Eine weitere wichtige Investition soll die Verlegung der Schulbushaltestelle in Berge von der Antener Straße zum Sonnenberg sein, um die Verkehrssicherheit für Schüler zu erhöhen. Hier kalkuliert die Kommune mit einer Summe von 216000 Euro. Auch in diesem Fall ist Fördergeld eingeplant.

Weitere kleinere Ausgaben entfallen auf die Sanierung des Schulhofes der 1912-Schule, auf den Erwerb von Schulmobilar, auf die Einrichtung einer Atemschutzstelle für die Feuerwehr oder den Kiosk an der Haupt- und Realschule in Berge. Ansonsten übt sich die Samtgemeinde in Zurückhaltung, um die „schwarze Null“ von Paul Weymann nicht zu gefährden.

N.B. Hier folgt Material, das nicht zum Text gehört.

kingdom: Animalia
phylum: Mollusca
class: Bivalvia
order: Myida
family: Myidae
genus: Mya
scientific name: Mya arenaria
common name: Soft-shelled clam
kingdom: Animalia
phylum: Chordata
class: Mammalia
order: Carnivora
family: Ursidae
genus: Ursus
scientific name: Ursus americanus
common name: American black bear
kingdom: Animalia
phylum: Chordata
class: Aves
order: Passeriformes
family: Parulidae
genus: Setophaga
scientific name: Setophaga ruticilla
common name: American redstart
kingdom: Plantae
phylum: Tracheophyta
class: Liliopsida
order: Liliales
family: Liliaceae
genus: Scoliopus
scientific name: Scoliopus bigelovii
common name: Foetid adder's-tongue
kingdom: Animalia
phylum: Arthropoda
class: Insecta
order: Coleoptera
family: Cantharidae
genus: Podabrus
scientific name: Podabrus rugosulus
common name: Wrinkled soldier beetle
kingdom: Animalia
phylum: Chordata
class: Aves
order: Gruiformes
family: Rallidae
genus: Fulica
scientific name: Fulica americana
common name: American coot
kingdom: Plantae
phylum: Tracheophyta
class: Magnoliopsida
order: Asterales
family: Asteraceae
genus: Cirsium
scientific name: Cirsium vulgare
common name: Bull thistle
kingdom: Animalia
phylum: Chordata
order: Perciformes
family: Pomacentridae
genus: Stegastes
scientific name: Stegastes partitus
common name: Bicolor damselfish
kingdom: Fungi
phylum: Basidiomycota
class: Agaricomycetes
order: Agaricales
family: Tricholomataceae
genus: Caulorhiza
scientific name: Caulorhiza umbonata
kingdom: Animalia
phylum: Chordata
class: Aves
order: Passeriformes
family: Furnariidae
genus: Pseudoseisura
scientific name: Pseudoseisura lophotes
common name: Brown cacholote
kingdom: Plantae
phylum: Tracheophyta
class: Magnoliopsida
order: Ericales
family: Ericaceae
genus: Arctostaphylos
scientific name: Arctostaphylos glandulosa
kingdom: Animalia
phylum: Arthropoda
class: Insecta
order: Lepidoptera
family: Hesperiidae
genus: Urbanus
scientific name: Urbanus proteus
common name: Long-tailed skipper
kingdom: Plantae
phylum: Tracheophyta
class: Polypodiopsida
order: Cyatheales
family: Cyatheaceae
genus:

Das ist auch notwendig, denn die Schulden betragen immer noch zehn Millionen Euro. Hinzu kommen Kassenkredite auf dem Girokonto in Höhe von gut fünf Millionen Euro. Also heißt es weiterhin: sparen, sparen, sparen. Da waren sich alle Kommunalpolitiker einig, wie Friedhelm Spree und Benno Trütken stellvertretend für CDU/FDP sowie SPD/Grüne einmal mehr in trauter Eintracht deutlich machten.